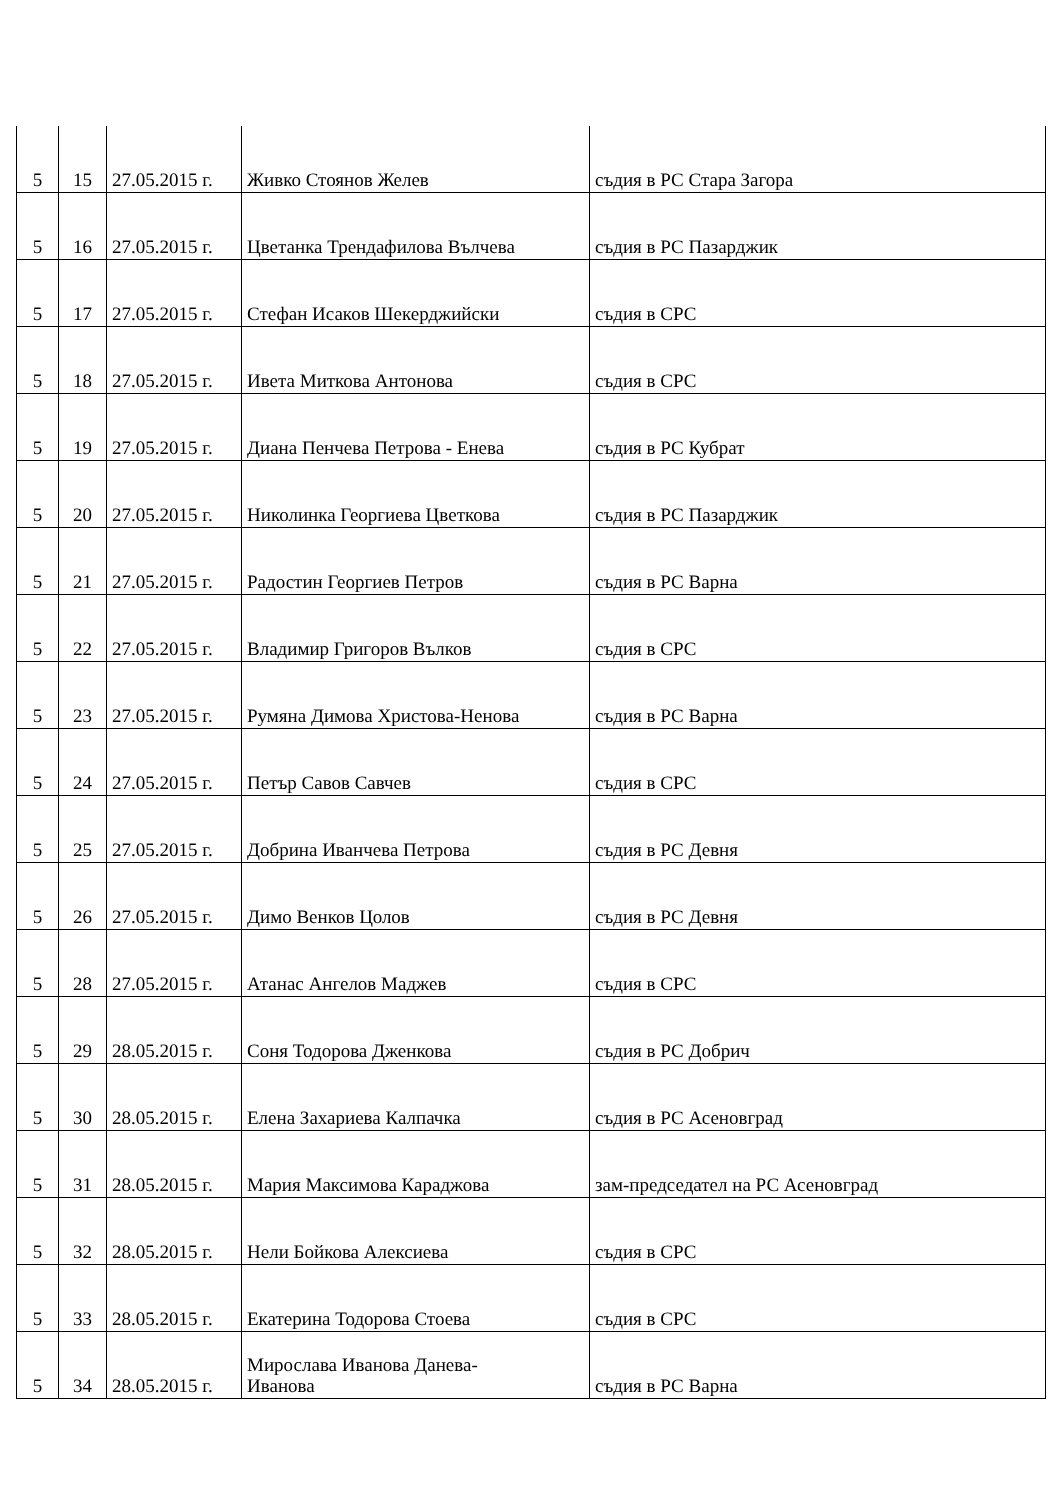| 5 | 15 | 27.05.2015 г. | Живко Стоянов Желев | съдия в РС Стара Загора |
| 5 | 16 | 27.05.2015 г. | Цветанка Трендафилова Вълчева | съдия в РС Пазарджик |
| 5 | 17 | 27.05.2015 г. | Стефан Исаков Шекерджийски | съдия в СРС |
| 5 | 18 | 27.05.2015 г. | Ивета Миткова Антонова | съдия в СРС |
| 5 | 19 | 27.05.2015 г. | Диана Пенчева Петрова - Енева | съдия в РС Кубрат |
| 5 | 20 | 27.05.2015 г. | Николинка Георгиева Цветкова | съдия в РС Пазарджик |
| 5 | 21 | 27.05.2015 г. | Радостин Георгиев Петров | съдия в РС Варна |
| 5 | 22 | 27.05.2015 г. | Владимир Григоров Вълков | съдия в СРС |
| 5 | 23 | 27.05.2015 г. | Румяна Димова Христова-Ненова | съдия в РС Варна |
| 5 | 24 | 27.05.2015 г. | Петър Савов Савчев | съдия в СРС |
| 5 | 25 | 27.05.2015 г. | Добрина Иванчева Петрова | съдия в РС Девня |
| 5 | 26 | 27.05.2015 г. | Димо Венков Цолов | съдия в РС Девня |
| 5 | 28 | 27.05.2015 г. | Атанас Ангелов Маджев | съдия в СРС |
| 5 | 29 | 28.05.2015 г. | Соня Тодорова Дженкова | съдия в РС Добрич |
| 5 | 30 | 28.05.2015 г. | Елена Захариева Калпачка | съдия в РС Асеновград |
| 5 | 31 | 28.05.2015 г. | Мария Максимова Караджова | зам-председател на РС Асеновград |
| 5 | 32 | 28.05.2015 г. | Нели Бойкова Алексиева | съдия в СРС |
| 5 | 33 | 28.05.2015 г. | Екатерина Тодорова Стоева | съдия в СРС |
| 5 | 34 | 28.05.2015 г. | Мирослава Иванова Данева- Иванова | съдия в РС Варна |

> EXERCISE DETAILS
All lines from the one that holds "Петрова | съдия в РС Девня |" through the end of the records are to be returned exactly, including both boundary lines, and no others.

> ANSWER BOX
| 5 | 25 | 27.05.2015 г. | Добрина Иванчева Петрова | съдия в РС Девня |
| 5 | 26 | 27.05.2015 г. | Димо Венков Цолов | съдия в РС Девня |
| 5 | 28 | 27.05.2015 г. | Атанас Ангелов Маджев | съдия в СРС |
| 5 | 29 | 28.05.2015 г. | Соня Тодорова Дженкова | съдия в РС Добрич |
| 5 | 30 | 28.05.2015 г. | Елена Захариева Калпачка | съдия в РС Асеновград |
| 5 | 31 | 28.05.2015 г. | Мария Максимова Караджова | зам-председател на РС Асеновград |
| 5 | 32 | 28.05.2015 г. | Нели Бойкова Алексиева | съдия в СРС |
| 5 | 33 | 28.05.2015 г. | Екатерина Тодорова Стоева | съдия в СРС |
| 5 | 34 | 28.05.2015 г. | Мирослава Иванова Данева- Иванова | съдия в РС Варна |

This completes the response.